The Cairo Radio declared that the kibbutz had been captured, and the Egyptians returned to their base for a victory parade. In fact, Nirim remained in constant Israeli control until the end of the war. The Egyptian army took the time to reorganize (additionally hurt by a defeat at Kfar Darom) and attacked kibbutz Yad Mordechai four days later.

The Israelis began restoring the damaged trenches and fortifications in Nirim, expecting another attack shortly, and the next morning it indeed appeared as if the Egyptians were going to attack again, creating a smoke screen in front of the village. However, the attack did not come. Because of the intermittent shelling, in the days following the battle the residents of Nirim were forced to continue living underground and faced numerous related hardships. Elisha Kali, a kibbutz member, invented a mirror-based contraption that provided light to the bunkers by automatically moving two mirrors so that they always reflected sunlight.

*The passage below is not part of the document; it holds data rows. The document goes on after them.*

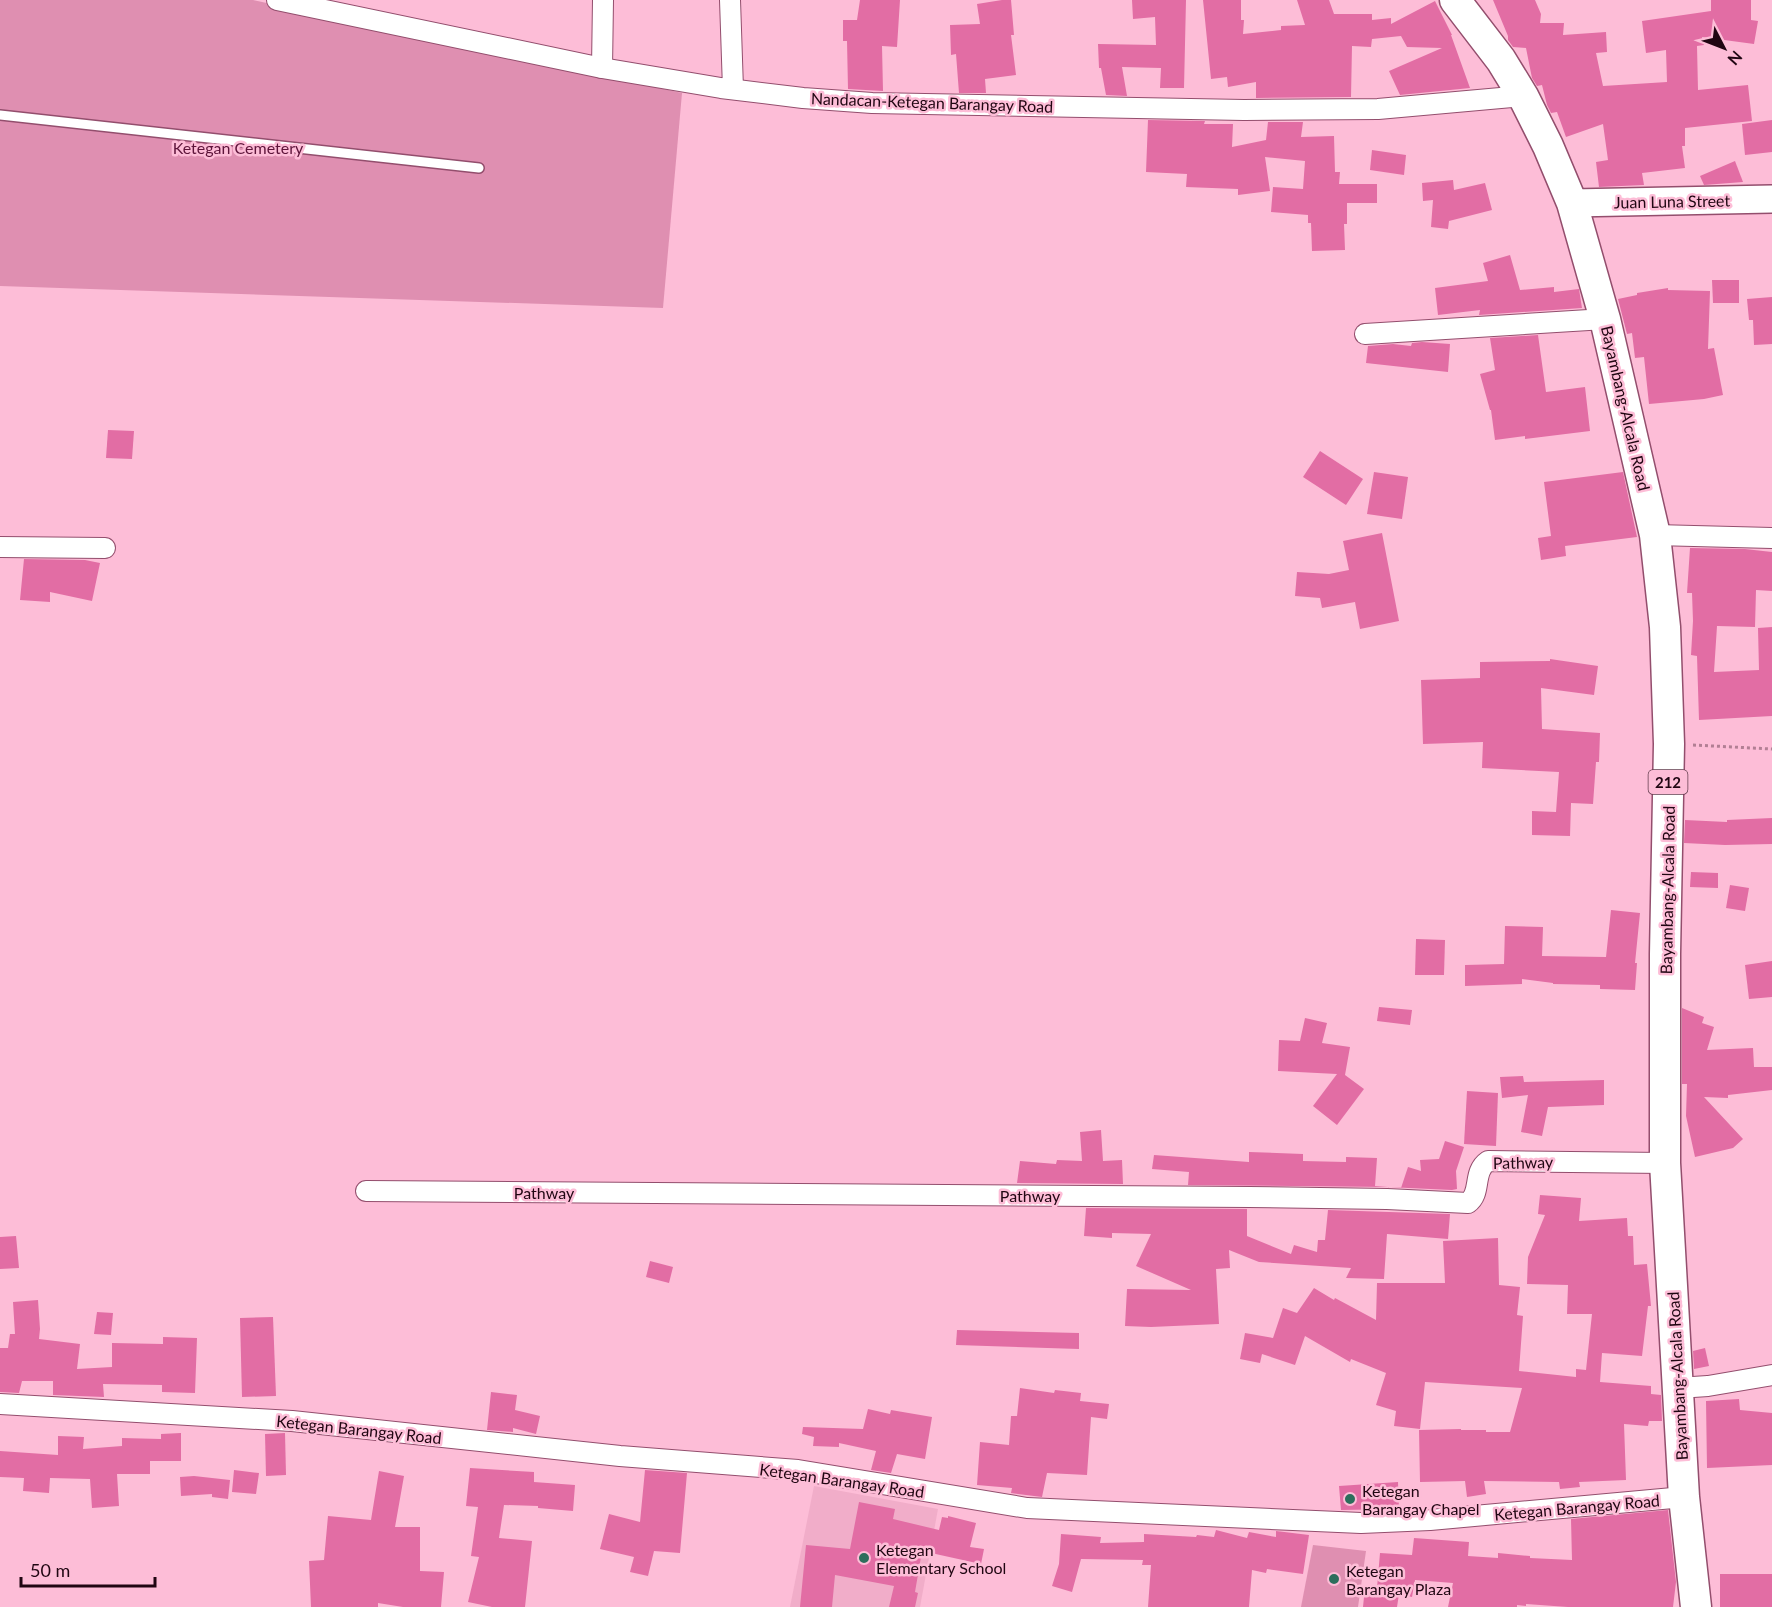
<svg xmlns="http://www.w3.org/2000/svg" width="1772" height="1607" font-family="Lato,sans-serif">
<style>
.built{fill:#f1adc9}
.green{fill:#df8fb1}
.building{fill:#e26da4}
.lines{fill:none;stroke-linecap:round;stroke-linejoin:round}
.lane-casing{stroke:#934e6d;stroke-width:12}
.street-casing{stroke:#934e6d;stroke-width:22}
.secondary-casing{stroke:#934e6d;stroke-width:30}
.primary-casing{stroke:#934e6d;stroke-width:33}
.path{stroke:#b27f94;stroke-width:3;stroke-dasharray:3 3;stroke-linecap:butt}
.lane{stroke:#fff;stroke-width:9}
.street{stroke:#fff;stroke-width:20}
.secondary{stroke:#fff;stroke-width:27}
.primary{stroke:#fff;stroke-width:30}
.poi-dot{fill:#2d6e5c;stroke:#fdbdd7;stroke-width:2}
.labels{text-anchor:middle;dominant-baseline:central;stroke-width:5;stroke-linejoin:round;paint-order:stroke}
.shield{fill:#fdbdd7;stroke:#623d4d;stroke-width:1.5}
.shield-label{font-size:15px;font-weight:bold;fill:#200612}
.street-label{font-size:16px;fill:#200612;stroke:#fdbdd7}
.park-label{font-size:16px;fill:#5d143a;stroke:#fdbdd7}
.poi-label{font-size:16px;fill:#200612;stroke:#fdbdd7;text-anchor:start}
</style>
<rect width="100%" height="100%" fill="#fdbdd7"/>
<path class="built" d="M814,1486L938,1509L920,1607H790Z"/>
<g class="green">
<path d="M0,0H253L682,93L663,308L0,286Z"/>
<path d="M1313,1545L1366,1551L1358,1607H1301Z"/>
</g>
<g class="building">
<path d="M860,0H900L897,47L882,46L883,91L848,89L847,41H843V20H857Z"/>
<path d="M1002,0H1011L1014,35H1011L1016,75L985,79L986,93H959L956,54L951,55L950,25L980,24L977,4Z"/>
<path d="M1132,0H1186L1184,88H1160L1161,68L1122,67L1127,96L1106,95L1101,68H1099L1098,44L1156,45L1155,17L1133,19Z"/>
<path d="M1203,0H1241V20H1244L1243,34L1281,30V26L1305,25L1297,0H1329L1334,14H1372V20L1391,18V24L1435,1L1452,35H1451L1470,88L1400,95L1389,71L1442,48L1407,47L1401,36L1372,39L1371,47L1352,46L1351,97L1256,98V82L1228,87L1227,77L1211,79Z"/>
<path d="M1493,0H1535L1541,14L1540,23H1564L1563,35L1606,32L1607,52L1596,53L1603,86L1667,82L1666,50L1646,53L1642,21L1711,11V0H1751V20L1758,21L1754,44L1702,37L1704,45L1697,46L1698,90L1748,85L1752,121L1685,128V146H1682L1685,168L1642,173L1644,185L1599,187L1596,162L1608,160L1603,124L1566,137L1557,112L1551,113L1547,105L1542,85L1537,86L1532,78L1526,48L1513,47L1508,40V36Z"/>
<path d="M1148,120L1205,121L1204,124H1233L1232,147L1266,140L1268,122H1303L1301,137L1334,136L1335,172H1340L1339,184H1377V203H1347V224H1344L1345,250L1312,251L1311,223H1308V215L1271,212L1273,187L1303,189L1305,161L1265,157L1270,191L1238,195V189L1186,187L1187,174L1146,172Z"/>
<path d="M1772,120V152L1745,155L1742,124Z"/>
<path d="M1372,150L1406,155L1404,175L1370,170Z"/>
<path d="M1735,161L1743,182L1704,185L1700,176Z"/>
<path d="M1453,180L1454,190L1485,183L1492,210L1449,221L1448,229L1431,227L1433,200L1423,201L1422,183Z"/>
<path d="M1510,255L1520,290L1554,287V292L1579,289L1582,308L1479,315L1480,310L1438,315L1435,288L1488,281L1483,263Z"/>
<path d="M1712,280H1739V303H1713Z"/>
<path d="M1668,288V290L1710,291L1708,349L1714,348L1723,395L1704,399L1649,404L1644,357L1635,358L1632,333L1627,334L1618,299L1637,295V293Z"/>
<path d="M1772,297V344L1754,345L1753,320H1749L1747,299Z"/>
<path d="M1538,335L1546,392L1585,387L1590,431L1525,439V436L1495,440L1491,410H1490L1480,374L1495,370L1490,338Z"/>
<path d="M1422,342L1450,344L1448,372L1366,363L1368,346L1393,344L1411,346L1412,343Z"/>
<path d="M108,430L134,431L132,459L106,458Z"/>
<path d="M1320,451L1363,479L1346,505L1303,477Z"/>
<path d="M1374,472L1408,477L1402,519L1367,514Z"/>
<path d="M1623,472L1637,537L1565,546L1566,556L1541,560L1538,538L1551,536L1544,482Z"/>
<path d="M1382,533L1399,621L1360,629L1355,602L1322,608L1320,598L1295,596L1297,572L1329,574L1349,570L1343,541Z"/>
<path d="M1690,548L1745,549L1772,552V591L1756,590L1755,627L1717,626L1714,672L1759,670L1758,628L1772,627V716L1699,720L1697,656L1691,655L1693,621L1692,593H1687Z"/>
<path d="M24,559L85,560L100,563L92,601L50,592V602L20,600Z"/>
<path d="M1550,659L1598,666L1594,695L1541,688L1542,729L1600,733L1599,762H1596L1593,804L1571,803L1570,836L1532,835V811L1556,812L1559,772L1482,768L1483,742L1423,744L1421,680L1480,678V662L1550,661Z"/>
<path d="M1772,818V844L1725,845L1684,843L1685,820L1727,822V820Z"/>
<path d="M1691,872L1718,873V888L1690,887Z"/>
<path d="M1730,885L1749,888L1745,911L1726,908Z"/>
<path d="M1611,910L1640,913L1635,963H1637L1635,990L1600,989V985L1553,984V983L1522,979V984L1465,986V965L1504,964L1505,926L1543,927L1542,956L1606,957Z"/>
<path d="M1416,939L1445,940L1444,975H1415Z"/>
<path d="M1772,961V997L1749,999L1745,965Z"/>
<path d="M1379,1007L1412,1010L1410,1025L1377,1021Z"/>
<path d="M1682,1008L1704,1017L1702,1023L1714,1027L1707,1050L1753,1048L1754,1067H1772V1090L1728,1095V1098L1704,1097L1743,1139L1733,1148L1695,1157L1686,1116L1687,1084H1682Z"/>
<path d="M1305,1018L1327,1023L1322,1043L1350,1047L1345,1075L1364,1089L1337,1125L1313,1106L1337,1074L1278,1071L1279,1040L1300,1041Z"/>
<path d="M1523,1076L1524,1082L1604,1080V1105L1548,1107L1542,1136L1521,1132L1528,1095L1502,1098L1500,1077Z"/>
<path d="M1467,1091L1498,1093L1496,1146L1464,1144Z"/>
<path d="M1101,1130L1103,1161L1122,1160L1123,1184L1017,1183L1020,1161L1056,1164L1057,1160L1082,1161L1080,1132Z"/>
<path d="M1445,1141L1464,1147L1456,1171L1457,1189L1452,1190L1387,1187L1188,1185L1189,1172L1152,1169L1154,1155L1249,1162V1152L1303,1154V1161L1346,1162V1157L1377,1158L1375,1186L1401,1188L1408,1167L1421,1171L1420,1160L1439,1159Z"/>
<path d="M1540,1195L1581,1198L1579,1221L1627,1218L1628,1236H1633L1634,1265L1647,1264L1651,1306H1648L1642,1356L1602,1353L1600,1382L1651,1386V1394L1661,1395L1662,1421H1649L1648,1426L1624,1424L1626,1480L1579,1482L1580,1487L1560,1489L1559,1482L1484,1481L1486,1494L1467,1497L1465,1481L1420,1482L1419,1430L1461,1429V1430H1486V1432H1510L1522,1388L1425,1382L1420,1429L1394,1426L1396,1411L1376,1405L1386,1373L1351,1359L1350,1362L1305,1336L1295,1365L1262,1354L1260,1363L1240,1359L1245,1333L1273,1338L1283,1308L1297,1313L1314,1288L1334,1300L1335,1298L1376,1320L1377,1283H1445L1443,1241L1498,1238L1499,1285L1520,1287L1517,1315L1523,1316L1519,1371L1576,1377V1369L1586,1370L1592,1314H1567L1568,1285L1527,1284L1528,1257L1545,1215L1538,1214Z"/>
<path d="M1086,1208L1247,1209V1236L1291,1254L1294,1245L1317,1252L1318,1240H1325L1328,1210L1450,1214L1448,1239L1387,1234L1384,1279L1346,1278L1351,1268L1259,1262L1229,1250L1230,1268L1216,1269L1219,1324L1151,1327L1125,1326L1127,1289L1191,1290L1136,1266L1151,1234L1112,1233V1238L1084,1236Z"/>
<path d="M16,1236L19,1268L0,1269V1237Z"/>
<path d="M650,1261L673,1267L669,1283L646,1277Z"/>
<path d="M38,1300L40,1329L39,1339L80,1344L77,1369L112,1367V1343L163,1344V1337L197,1338L195,1393L162,1392V1385L103,1384L104,1397L53,1395V1381H22L19,1393L0,1392V1348H8L10,1334H15L13,1302Z"/>
<path d="M97,1312L113,1313L111,1335L94,1334Z"/>
<path d="M273,1317L276,1396L242,1397L240,1318Z"/>
<path d="M957,1330L1079,1333V1349L956,1345Z"/>
<path d="M1705,1348L1709,1366L1694,1369L1693,1351Z"/>
<path d="M1020,1388L1054,1393L1055,1390L1081,1393L1080,1401L1109,1404L1107,1419L1091,1417L1087,1475L1047,1473L1042,1497L1011,1493L1012,1488L977,1485L980,1442L1009,1445L1011,1416H1017Z"/>
<path d="M491,1392L517,1395L515,1410L540,1416L536,1434L513,1428V1432L487,1430Z"/>
<path d="M1739,1399L1740,1410L1772,1413V1465L1707,1468L1706,1401Z"/>
<path d="M868,1409L890,1414L891,1410L932,1417L925,1459L897,1454L891,1473L871,1470L876,1451L839,1443V1447L813,1446L814,1437L802,1434L803,1427L863,1429Z"/>
<path d="M181,1433V1461H150V1474H117L119,1506L92,1508L90,1479L50,1478L49,1493L23,1491L24,1478L0,1477V1451L58,1455V1436L84,1437L83,1449L122,1446V1438L161,1439V1434Z"/>
<path d="M285,1433L286,1475L266,1476L265,1434Z"/>
<path d="M470,1468L534,1472V1482L575,1485L573,1511L538,1508V1506L504,1505L499,1538L532,1541L525,1607H492L468,1602L479,1557L471,1556L478,1507L466,1506Z"/>
<path d="M234,1470L259,1473L256,1494L232,1492Z"/>
<path d="M645,1470L687,1473L680,1553L654,1551L648,1576L630,1572L634,1557L600,1549L609,1514L640,1522Z"/>
<path d="M379,1471L404,1476L395,1527H420V1571L444,1572L441,1607H403L378,1603V1607H311L309,1561L324,1560L328,1516L371,1520Z"/>
<path d="M194,1476L230,1480L228,1499L212,1497V1494L181,1496L180,1477Z"/>
<path d="M1398,1482L1399,1509L1341,1510L1339,1486Z"/>
<path d="M859,1502L895,1509L893,1519L939,1530L942,1517L948,1518V1516L976,1523L970,1547L984,1549L981,1564L922,1551L915,1592L918,1593L915,1607H889L894,1586L835,1575L832,1607H800L806,1545L850,1549Z"/>
<path d="M1668,1510L1676,1582L1673,1607H1568L1526,1604V1606L1517,1605V1607H1448L1453,1583L1415,1580L1412,1597L1399,1594L1397,1607H1363L1365,1587L1377,1588L1380,1553L1412,1555L1414,1538L1469,1542L1468,1556L1498,1558V1553L1530,1556V1558L1572,1560L1571,1519Z"/>
<path d="M1216,1530L1247,1538L1249,1532L1276,1537V1531L1309,1535L1303,1574L1267,1569L1266,1573L1252,1570L1249,1607H1148L1151,1565H1142L1143,1560L1081,1559L1072,1592L1052,1586L1059,1564L1061,1534L1101,1537L1100,1543L1144,1542V1534L1196,1537L1197,1535L1214,1537Z"/>
<rect x="1720" y="1574" width="52" height="33"/>
</g>
<g class="lines">
<g class="lane-casing">
<path id="lane" d="M0,115L479,168"/>
</g>
<g class="street-casing">
<g id="street">
<path d="M277,0L602,68L721,88L803,98L872,103L1244,110L1378,109L1523,96"/>
<path d="M730,0L733,89"/>
<path d="M602,68L603,0"/>
<path d="M1365,334L1605,319"/>
<path d="M1655,535L1772,538"/>
<path d="M0,547L105,548"/>
<path d="M366,1191L1249,1197L1387,1199L1468,1203C1482,1193 1472,1172 1488,1161L1665,1163"/>
<path d="M1678,1388L1708,1386L1772,1375"/>
<path d="M0,1404L292,1421L620,1456L798,1470L1027,1508L1361,1523L1430,1520L1684,1497"/>
</g>
</g>
<g class="secondary-casing">
<path id="secondary" d="M1572,203L1772,199"/>
</g>
<g class="primary-casing">
<path id="primary" d="M1455,0L1501,60L1523,96L1548,146L1572,203L1605,319L1655,535L1665,627L1669,744L1665,954V1163L1684,1497L1696,1607"/>
</g>
<path class="path" d="M1693,745L1772,749"/>
<use href="#lane" class="lane"/>
<use href="#street" class="street"/>
<use href="#secondary" class="secondary"/>
<use href="#primary" class="primary"/>
</g>
<g class="poi-dot">
<circle cx="1350" cy="1499" r="6"/>
<circle cx="864" cy="1558" r="6"/>
<circle cx="1334" cy="1579" r="6"/>
</g>
<g class="labels">
<rect class="shield" x="1648.5" y="770" width="39" height="24" rx="4.5"/>
<g class="shield-label">
<text x="1668" y="782">212</text>
</g>
<g class="street-label">
<text transform="translate(932 102) rotate(2)">Nandacan-Ketegan Barangay Road</text>
<text transform="translate(1672 201) rotate(-1)">Juan Luna Street</text>
<text transform="translate(1626 408) rotate(77)">Bayambang-Alcala Road</text>
<text transform="translate(1667 890) rotate(-89)">Bayambang-Alcala Road</text>
<text transform="translate(1523 1162) rotate(-1)">Pathway</text>
<text x="544" y="1192">Pathway</text>
<text x="1030" y="1195">Pathway</text>
<text transform="translate(1677 1376) rotate(-93)">Bayambang-Alcala Road</text>
<text transform="translate(359 1429) rotate(6)">Ketegan Barangay Road</text>
<text transform="translate(842 1480) rotate(8)">Ketegan Barangay Road</text>
<text transform="translate(1577 1507) rotate(-5)">Ketegan Barangay Road</text>
</g>
<g class="park-label">
<text x="238" y="147">Ketegan Cemetery</text>
</g>
<g class="poi-label">
<text x="1362" y="1490">Ketegan<tspan x="1362" dy="18">Barangay Chapel</tspan></text>
<text x="876" y="1549">Ketegan<tspan x="876" dy="18">Elementary School</tspan></text>
<text x="1346" y="1570">Ketegan<tspan x="1346" dy="18">Barangay Plaza</tspan></text>
</g>
</g>
<g transform="translate(1724 48) rotate(132)" stroke="#fdbdd7" stroke-width="4.5" paint-order="stroke">
<path d="M0-4.5L10 22L0 15L-10 22Z" fill="#200612"/>
<text y="-9" font-size="16" font-weight="bold" text-anchor="middle" fill="#200612">N</text>
</g>
<path d="M21 1577v9h134v-9" fill="none" stroke="#200612" stroke-width="3"/>
<text x="30" y="1577" font-size="18" fill="#200612" stroke="#fdbdd7" stroke-width="4.5" paint-order="stroke">50 m</text>
</svg>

Haim Bar Lev later said that the battle of Nirim decided the outcome of the war, because if 45 lightly armed Israeli soldiers could stand against great odds, all of Israel could withstand the war. On the Egyptian side, Gamal Abdel Nasser commented that "I felt that the dead left behind at Dangour symbolized the battalion's [lack of] faith in the cause for which it was fighting".

A monument to the fallen at Nirim is located on the site of the village. It incorporates two symbols of the battle: the Safety House and the sign that had been hanged in the dining hall two weeks earlier in the May Day celebrations, reading "Not the tank will prevail, but the man".